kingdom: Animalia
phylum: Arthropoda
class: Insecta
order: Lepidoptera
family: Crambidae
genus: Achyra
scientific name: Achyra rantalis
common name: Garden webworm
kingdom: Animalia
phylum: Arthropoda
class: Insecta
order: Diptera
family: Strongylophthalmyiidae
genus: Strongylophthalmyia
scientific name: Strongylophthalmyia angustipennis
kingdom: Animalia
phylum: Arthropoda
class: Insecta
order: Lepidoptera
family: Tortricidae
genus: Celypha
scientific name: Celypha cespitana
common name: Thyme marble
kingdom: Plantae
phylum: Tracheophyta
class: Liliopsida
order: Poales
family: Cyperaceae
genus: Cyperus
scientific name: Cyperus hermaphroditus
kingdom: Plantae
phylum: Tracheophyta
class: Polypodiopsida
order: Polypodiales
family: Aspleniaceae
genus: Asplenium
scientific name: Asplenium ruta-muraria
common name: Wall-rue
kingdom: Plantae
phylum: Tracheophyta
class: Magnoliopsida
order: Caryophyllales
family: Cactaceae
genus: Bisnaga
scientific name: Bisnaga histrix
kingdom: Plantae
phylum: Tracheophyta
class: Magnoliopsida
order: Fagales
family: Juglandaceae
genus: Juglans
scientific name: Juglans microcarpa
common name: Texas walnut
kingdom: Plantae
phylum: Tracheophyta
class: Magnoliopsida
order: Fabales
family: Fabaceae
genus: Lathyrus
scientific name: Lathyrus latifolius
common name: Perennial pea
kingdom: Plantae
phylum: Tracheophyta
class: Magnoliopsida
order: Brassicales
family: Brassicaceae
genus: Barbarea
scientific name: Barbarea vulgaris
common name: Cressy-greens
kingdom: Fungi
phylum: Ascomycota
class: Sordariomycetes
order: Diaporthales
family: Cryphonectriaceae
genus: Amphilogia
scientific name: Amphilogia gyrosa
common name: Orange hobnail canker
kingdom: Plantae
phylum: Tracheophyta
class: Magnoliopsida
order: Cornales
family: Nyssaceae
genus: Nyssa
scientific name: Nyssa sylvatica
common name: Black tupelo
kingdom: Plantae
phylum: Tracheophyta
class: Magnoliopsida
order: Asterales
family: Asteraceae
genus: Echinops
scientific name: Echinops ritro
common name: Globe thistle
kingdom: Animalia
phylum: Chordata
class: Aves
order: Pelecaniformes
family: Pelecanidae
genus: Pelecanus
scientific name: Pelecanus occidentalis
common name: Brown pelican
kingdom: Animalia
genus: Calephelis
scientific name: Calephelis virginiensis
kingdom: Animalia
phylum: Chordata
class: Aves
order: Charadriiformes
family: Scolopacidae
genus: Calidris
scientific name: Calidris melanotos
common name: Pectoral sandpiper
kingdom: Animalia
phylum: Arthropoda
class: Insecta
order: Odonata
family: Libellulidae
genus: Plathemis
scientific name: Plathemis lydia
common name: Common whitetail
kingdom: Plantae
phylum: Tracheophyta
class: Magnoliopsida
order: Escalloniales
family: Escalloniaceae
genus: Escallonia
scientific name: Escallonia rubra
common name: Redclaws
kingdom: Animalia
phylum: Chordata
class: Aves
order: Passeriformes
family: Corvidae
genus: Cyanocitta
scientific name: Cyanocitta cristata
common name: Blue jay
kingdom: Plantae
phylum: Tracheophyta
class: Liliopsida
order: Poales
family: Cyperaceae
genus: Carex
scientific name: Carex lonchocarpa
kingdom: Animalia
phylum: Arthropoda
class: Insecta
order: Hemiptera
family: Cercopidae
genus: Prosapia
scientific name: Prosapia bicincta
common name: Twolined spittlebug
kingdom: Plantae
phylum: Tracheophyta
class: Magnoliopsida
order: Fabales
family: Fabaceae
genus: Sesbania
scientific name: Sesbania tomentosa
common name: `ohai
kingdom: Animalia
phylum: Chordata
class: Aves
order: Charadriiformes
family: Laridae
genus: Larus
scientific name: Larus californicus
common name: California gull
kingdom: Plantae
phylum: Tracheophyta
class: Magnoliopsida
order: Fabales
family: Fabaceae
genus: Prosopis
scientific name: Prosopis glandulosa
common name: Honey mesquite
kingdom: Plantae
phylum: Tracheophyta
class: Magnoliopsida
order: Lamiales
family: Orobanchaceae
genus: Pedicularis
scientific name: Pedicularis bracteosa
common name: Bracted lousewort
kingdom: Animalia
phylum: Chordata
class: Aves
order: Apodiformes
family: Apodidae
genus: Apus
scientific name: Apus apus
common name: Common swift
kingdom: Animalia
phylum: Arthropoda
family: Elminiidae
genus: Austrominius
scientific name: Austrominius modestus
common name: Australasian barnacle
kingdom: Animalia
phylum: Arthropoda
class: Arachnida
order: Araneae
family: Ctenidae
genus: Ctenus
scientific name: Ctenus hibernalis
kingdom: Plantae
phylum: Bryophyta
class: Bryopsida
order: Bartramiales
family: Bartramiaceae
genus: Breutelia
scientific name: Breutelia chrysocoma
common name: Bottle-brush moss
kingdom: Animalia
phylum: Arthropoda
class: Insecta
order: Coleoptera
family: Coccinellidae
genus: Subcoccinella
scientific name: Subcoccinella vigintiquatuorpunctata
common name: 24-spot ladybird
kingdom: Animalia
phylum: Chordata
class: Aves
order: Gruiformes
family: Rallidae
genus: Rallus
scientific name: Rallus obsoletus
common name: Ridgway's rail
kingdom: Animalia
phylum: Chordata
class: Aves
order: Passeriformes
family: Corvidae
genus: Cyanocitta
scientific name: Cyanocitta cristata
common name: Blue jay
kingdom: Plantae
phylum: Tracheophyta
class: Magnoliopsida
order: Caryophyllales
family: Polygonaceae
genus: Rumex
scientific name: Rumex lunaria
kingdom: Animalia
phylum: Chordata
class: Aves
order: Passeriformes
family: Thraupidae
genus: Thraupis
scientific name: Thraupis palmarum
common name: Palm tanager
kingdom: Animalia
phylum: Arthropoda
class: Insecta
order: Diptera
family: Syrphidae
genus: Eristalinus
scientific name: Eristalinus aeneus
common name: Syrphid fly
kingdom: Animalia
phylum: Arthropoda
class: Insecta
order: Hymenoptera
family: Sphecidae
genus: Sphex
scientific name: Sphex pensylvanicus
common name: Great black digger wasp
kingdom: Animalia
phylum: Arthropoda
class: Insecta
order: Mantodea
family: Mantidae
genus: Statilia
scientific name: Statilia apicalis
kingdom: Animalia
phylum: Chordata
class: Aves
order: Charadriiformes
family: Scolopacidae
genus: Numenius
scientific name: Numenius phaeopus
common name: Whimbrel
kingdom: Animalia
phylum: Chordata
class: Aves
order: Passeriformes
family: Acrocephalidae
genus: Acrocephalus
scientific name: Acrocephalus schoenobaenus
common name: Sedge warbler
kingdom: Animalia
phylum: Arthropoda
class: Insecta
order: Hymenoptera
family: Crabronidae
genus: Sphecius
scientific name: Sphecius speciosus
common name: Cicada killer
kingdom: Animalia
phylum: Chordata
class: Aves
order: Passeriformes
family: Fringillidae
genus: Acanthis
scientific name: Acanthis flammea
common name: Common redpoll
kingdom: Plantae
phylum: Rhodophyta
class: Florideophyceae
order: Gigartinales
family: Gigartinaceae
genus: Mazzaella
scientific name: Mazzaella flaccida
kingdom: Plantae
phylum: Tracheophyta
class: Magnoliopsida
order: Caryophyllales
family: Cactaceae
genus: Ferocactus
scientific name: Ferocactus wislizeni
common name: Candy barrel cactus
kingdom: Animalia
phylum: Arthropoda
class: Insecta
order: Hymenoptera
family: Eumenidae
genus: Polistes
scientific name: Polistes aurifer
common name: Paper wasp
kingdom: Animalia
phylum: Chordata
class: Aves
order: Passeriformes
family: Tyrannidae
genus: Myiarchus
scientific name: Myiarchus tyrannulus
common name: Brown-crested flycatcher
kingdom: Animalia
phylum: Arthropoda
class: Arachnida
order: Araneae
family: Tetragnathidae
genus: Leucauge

Stated goal: Rewrite the rows as a numbered list, from the first line through the line with "genus: Strongylophthalmyia", and leave out any blank lines.

In response:
1. kingdom: Animalia
2. phylum: Arthropoda
3. class: Insecta
4. order: Lepidoptera
5. family: Crambidae
6. genus: Achyra
7. scientific name: Achyra rantalis
8. common name: Garden webworm
9. kingdom: Animalia
10. phylum: Arthropoda
11. class: Insecta
12. order: Diptera
13. family: Strongylophthalmyiidae
14. genus: Strongylophthalmyia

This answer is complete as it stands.